───── Information given

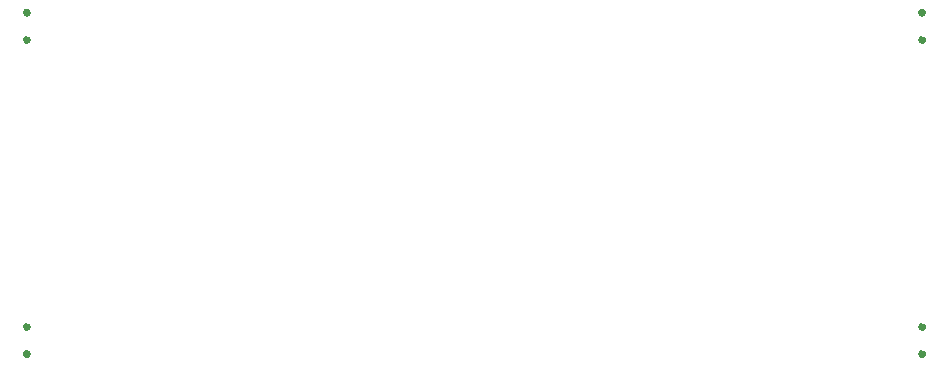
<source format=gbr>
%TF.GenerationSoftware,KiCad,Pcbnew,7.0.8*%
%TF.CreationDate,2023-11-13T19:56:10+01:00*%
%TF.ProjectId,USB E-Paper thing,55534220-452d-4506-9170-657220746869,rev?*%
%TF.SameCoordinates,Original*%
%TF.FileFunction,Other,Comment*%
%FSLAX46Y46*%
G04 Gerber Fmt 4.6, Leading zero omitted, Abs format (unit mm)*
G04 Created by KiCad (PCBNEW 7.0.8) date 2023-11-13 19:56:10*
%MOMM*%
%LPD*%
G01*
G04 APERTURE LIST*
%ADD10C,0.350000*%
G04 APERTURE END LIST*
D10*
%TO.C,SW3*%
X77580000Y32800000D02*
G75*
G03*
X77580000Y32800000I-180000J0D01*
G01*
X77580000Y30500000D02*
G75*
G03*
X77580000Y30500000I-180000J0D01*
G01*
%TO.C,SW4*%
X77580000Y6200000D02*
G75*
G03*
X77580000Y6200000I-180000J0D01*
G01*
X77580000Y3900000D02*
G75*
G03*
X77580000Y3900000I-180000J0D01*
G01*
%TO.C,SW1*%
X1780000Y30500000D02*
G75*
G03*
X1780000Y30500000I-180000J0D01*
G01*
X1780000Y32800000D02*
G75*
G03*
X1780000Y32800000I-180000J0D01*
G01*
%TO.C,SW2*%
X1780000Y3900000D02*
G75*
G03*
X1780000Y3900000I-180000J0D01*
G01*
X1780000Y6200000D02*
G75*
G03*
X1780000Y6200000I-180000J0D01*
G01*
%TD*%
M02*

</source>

──────────

#### What to work on
Gather each line from the entries above that includes the word "KiCad".

#### Final answer
%TF.GenerationSoftware,KiCad,Pcbnew,7.0.8*%
G04 Created by KiCad (PCBNEW 7.0.8) date 2023-11-13 19:56:10*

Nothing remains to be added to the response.